(Records for this task Opens)
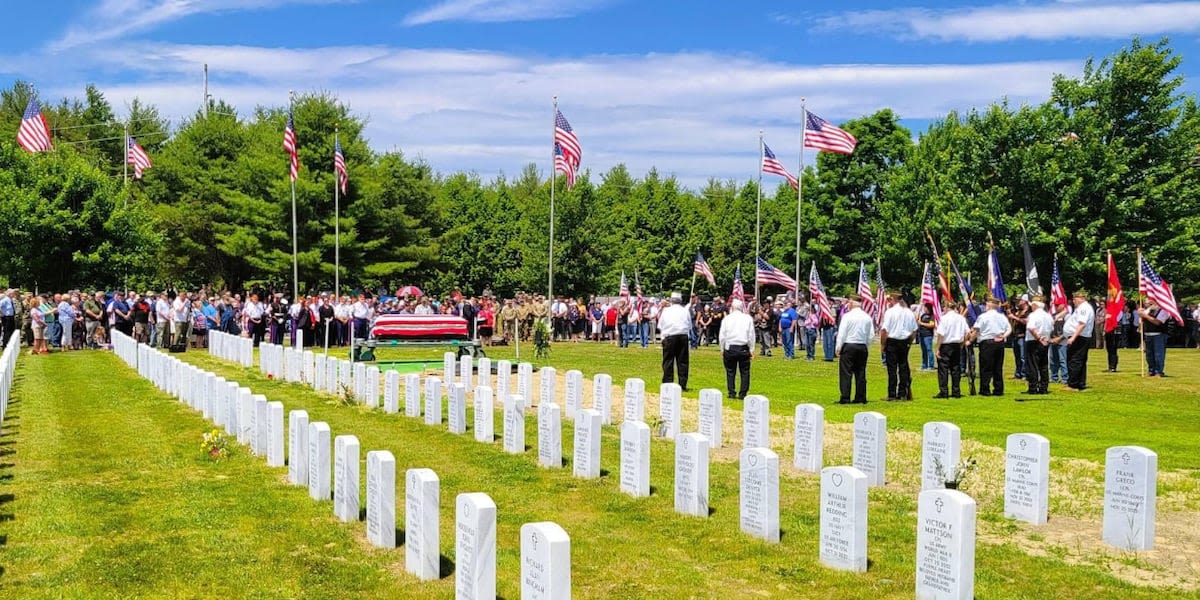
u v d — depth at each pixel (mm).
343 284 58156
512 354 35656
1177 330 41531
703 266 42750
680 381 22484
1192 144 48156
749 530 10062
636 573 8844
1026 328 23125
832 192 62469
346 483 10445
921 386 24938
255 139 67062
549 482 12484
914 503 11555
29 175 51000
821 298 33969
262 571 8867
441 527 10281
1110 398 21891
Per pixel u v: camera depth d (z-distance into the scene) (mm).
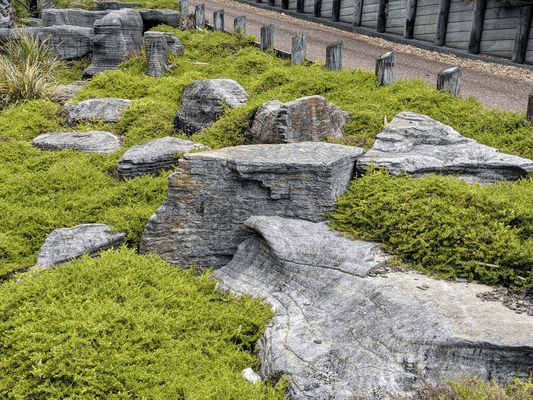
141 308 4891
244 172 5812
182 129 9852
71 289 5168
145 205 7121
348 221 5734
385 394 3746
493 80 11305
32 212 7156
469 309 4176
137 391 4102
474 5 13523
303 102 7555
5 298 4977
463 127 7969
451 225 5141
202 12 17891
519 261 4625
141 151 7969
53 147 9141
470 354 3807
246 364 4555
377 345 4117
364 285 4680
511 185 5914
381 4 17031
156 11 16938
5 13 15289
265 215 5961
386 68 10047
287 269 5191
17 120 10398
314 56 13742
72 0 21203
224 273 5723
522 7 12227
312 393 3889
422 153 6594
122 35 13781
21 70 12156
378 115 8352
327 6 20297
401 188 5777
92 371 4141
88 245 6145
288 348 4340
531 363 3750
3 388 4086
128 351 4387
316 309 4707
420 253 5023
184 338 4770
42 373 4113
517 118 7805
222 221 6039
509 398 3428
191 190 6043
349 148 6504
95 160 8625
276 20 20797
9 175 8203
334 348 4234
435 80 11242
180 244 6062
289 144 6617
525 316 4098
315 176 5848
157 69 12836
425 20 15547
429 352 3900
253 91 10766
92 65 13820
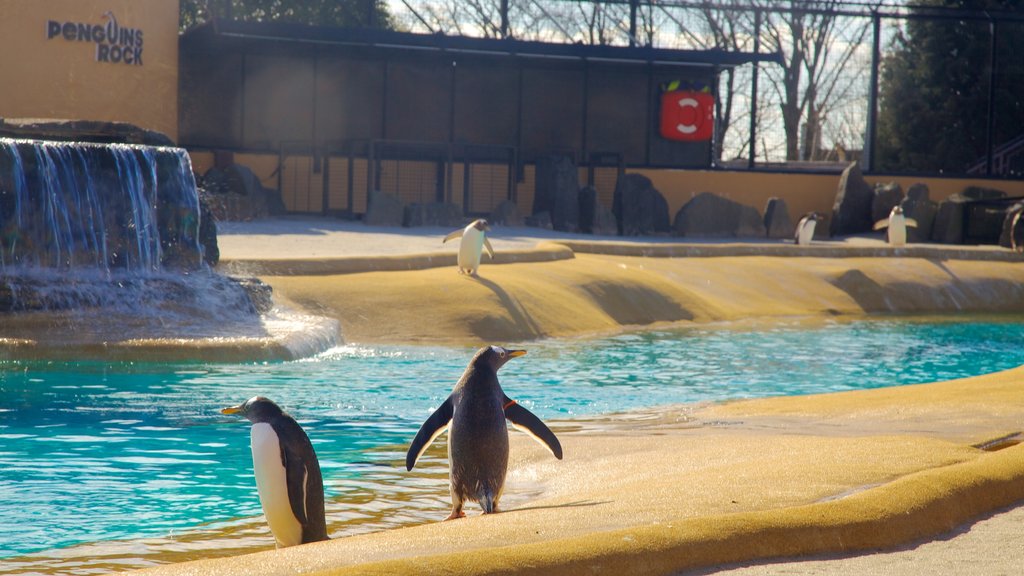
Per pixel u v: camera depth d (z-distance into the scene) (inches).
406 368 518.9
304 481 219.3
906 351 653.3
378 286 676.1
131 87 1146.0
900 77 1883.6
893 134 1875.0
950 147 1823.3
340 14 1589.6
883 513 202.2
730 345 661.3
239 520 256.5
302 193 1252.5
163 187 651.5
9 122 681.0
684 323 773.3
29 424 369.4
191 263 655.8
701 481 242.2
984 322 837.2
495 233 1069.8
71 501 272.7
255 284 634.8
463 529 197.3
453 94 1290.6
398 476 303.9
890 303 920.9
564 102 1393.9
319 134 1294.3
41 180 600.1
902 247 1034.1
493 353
(Records for this task Closes)
Task details: Where a line in the listing above contains "distance", copy that line.

Response area:
Per pixel u v: camera depth d (z-distance into the scene) (mm).
Per pixel u v: camera depth d (z-distance into the scene) (inches).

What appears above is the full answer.